_Page text_:
=== Begin Enclosure ===

Sweating the Small Stuff
I’m a control freak. I’ve held my hands up to that one for a while now. Difficult not to when I need to know exactly how many seconds my son has taken to brush his teeth; when the mere thought of letting anyone else touch my computer breaks me out in a cold sweat; when the world seems out of kilter if milk isn’t added to the teacup after the teabag but before boiling water. Be that as it may, I don’t think it’s unreasonable to expect certain standards. And things are slipping around here. Oh, yes…things are slipping badly.
The traditional toilet seat whinge is just too obvious so I won’t waste my breath on that. Either you’re a man and you know exactly what I’m talking about, or you’ve lived with a man…and you know exactly what I’m talking about.
No, the felonies in our house are far more subtle. A cup of tea is made but the milk is left out on the counter with no lid on! Or worse, the lid is perched on top of the milk bottle but not screwed down.
Why? Why would anyone go to the effort of picking up the milk bottle lid, placing it on top of the bottle and then not screw the sodding thing down? I have been known to grab an abandoned milk bottle in mid stride on my way through the kitchen to the fridge, muttering oaths as I swipe it purposefully off the counter…by its top…and spend the next ten minutes cursing fluently whilst mopping up creamy rivers.

=== End Enclosure ===

_Data segment_:
=== Begin Enclosure ===

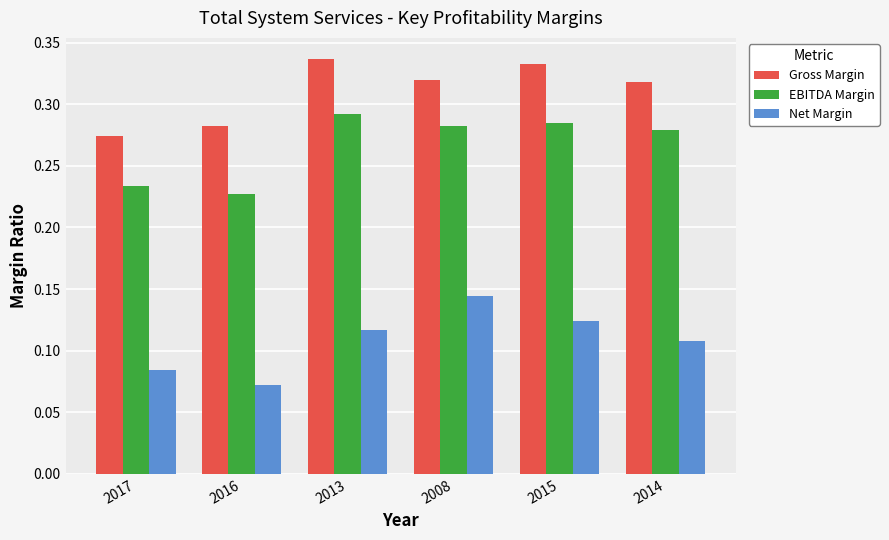

What is the sum of all Net Margin values?

0.6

=== End Enclosure ===

_Assigned task_:
According to "Sweating the Small Stuff", at what point should milk go into the teacup?

_Expected answer_:
After the teabag but before the boiling water.